Our systems are being designed to give customers the ability to build, deploy and manage their products and services themselves, via the web or other interactive portals. The transactions carried out by our systems need to be zero-touch. That is, the processes should be fulfilled automatically without intervention from a BT agent. The systems should also respond in real time to give the customer instantaneous feedback on the outcome of the request.
In an interview last year, Norman Street, head of Internet applications and technology at BT Retail, talked about how BT needed to reduce the complexity of its integration model, which he described as a typical spoke model. Could you talk a bit about what you wanted to do on the integration front, and how difficult it has been to carry it off?
I think what makes the work we're doing different is that we haven't simply set about wrapping our legacy systems with a service layer. We're trying to separate the interface from the implementation across our whole OSS. We have designed our interfaces to be independent of any underlying systems or COTS packages. To do this, we have built an exchange data model incorporating industry standard models where appropriate.
The main benefit of this is that service consumers require no knowledge of the underlying systems. This allows us to remove or replace the underlying applications or COTS packages as part of our drive to reduce the complexity of our systems estate with little or no impact on service consumers.
Is BT Exact focusing on one particular type of technology to build its SOA, or are you keeping things more open?
In our design work, we try to be 'technology agnostic' due to the diversity of the systems with which we're working.
What has been BT's experience with migrating existing applications to the SOA?
It's a challenge working with the huge number and diversity of systems that have grown up in BT over the years. I think the biggest learning experience has been gauging the correct level of granularity for a service. At one extreme, you can have an entire system exposed as a single service with a huge number of operations on it. At the other extreme, you can build a service for every operation. The ideal is usually somewhere in between.

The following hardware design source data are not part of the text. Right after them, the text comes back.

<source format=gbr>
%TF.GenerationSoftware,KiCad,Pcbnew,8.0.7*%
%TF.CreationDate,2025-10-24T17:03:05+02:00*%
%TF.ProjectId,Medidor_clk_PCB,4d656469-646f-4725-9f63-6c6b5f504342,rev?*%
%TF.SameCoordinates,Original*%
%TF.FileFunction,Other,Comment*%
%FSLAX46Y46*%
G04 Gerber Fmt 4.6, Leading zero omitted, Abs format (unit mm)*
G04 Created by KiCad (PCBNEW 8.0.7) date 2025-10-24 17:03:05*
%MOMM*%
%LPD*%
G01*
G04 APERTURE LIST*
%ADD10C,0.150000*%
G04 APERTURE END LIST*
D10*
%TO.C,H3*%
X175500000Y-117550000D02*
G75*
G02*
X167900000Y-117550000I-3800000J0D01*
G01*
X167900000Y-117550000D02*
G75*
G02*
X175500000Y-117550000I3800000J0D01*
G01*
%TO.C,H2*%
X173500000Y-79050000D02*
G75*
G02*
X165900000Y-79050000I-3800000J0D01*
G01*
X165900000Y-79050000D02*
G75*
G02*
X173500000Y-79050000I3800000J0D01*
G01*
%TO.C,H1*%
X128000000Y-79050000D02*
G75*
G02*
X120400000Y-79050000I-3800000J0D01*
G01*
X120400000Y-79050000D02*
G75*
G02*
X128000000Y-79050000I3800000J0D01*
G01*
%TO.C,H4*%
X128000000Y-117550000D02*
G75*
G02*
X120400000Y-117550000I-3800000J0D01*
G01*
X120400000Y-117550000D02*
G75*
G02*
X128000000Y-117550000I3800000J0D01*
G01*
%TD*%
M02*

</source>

How difficult has it been to put the SOA into place? To what degree has BT's engineering culture had to change?
We have had to devise some new roles for building an SOA. Broadly speaking, we have what we call "Capability Designers", who are responsible for designing the service interface and then implementing the interface on the underlying systems. We also have "Solution Designers" who work with the business and combine those services to build the required IT solutions. We've put a lot of effort into winning over the hearts and minds of our key architects and designers. I think everyone is in agreement that in the long-term SOA is the only way to go, as we cannot continue to proliferate systems.

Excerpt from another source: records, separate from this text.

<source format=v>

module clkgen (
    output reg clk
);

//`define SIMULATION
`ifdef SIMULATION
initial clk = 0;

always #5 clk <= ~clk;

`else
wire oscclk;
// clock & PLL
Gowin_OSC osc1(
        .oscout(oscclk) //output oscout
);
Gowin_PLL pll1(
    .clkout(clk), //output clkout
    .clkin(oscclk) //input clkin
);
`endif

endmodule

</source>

We understand BT is doing things with agile development and architectural governance--can you speak about that a bit?
A lot of effort is being put into adopting agile development within BT. There is some synergy between SOA and agile development, certainly. SOA allows large problems to be broken down into smaller independent units that can then be developed using agile techniques. In a large organisation like BT, SOA requires an overall design to hold it together. What's perhaps unique in our approach as a large company is that the teams responsible for leading on SOA and the teams responsible for leading on agile development are both part of the same organisational structure. This gives us plenty of opportunities to work collaboratively.
How important have standards been in your SOA project?

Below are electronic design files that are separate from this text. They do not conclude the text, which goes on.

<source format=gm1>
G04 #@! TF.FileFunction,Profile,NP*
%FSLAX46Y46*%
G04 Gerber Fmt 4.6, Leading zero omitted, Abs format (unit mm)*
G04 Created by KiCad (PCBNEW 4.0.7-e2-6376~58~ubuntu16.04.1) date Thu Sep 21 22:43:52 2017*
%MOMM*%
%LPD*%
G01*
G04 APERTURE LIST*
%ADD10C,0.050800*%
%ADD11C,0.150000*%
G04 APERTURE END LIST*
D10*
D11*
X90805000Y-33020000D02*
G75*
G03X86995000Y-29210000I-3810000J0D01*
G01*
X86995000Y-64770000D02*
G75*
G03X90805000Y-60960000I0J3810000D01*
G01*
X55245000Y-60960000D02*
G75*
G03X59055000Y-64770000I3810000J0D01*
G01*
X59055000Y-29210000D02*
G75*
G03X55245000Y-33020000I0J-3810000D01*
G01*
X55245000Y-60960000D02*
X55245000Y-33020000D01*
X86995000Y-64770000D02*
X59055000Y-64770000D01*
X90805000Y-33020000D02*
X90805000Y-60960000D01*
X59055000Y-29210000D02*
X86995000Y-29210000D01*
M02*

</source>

Wherever suitable standards exist, we endeavour to use them.
How typical do you think BT's experience is of SOA--or is there any typical situation?
I don't think that what we've set out to do in BT is typical. The work we're doing is different in that we haven't simply set about wrapping our legacy systems with a service layer. Although SOA as a concept has been around for a while, it is only now just reaching maturity. Therefore, I don't think that there are any typical experiences within the industry.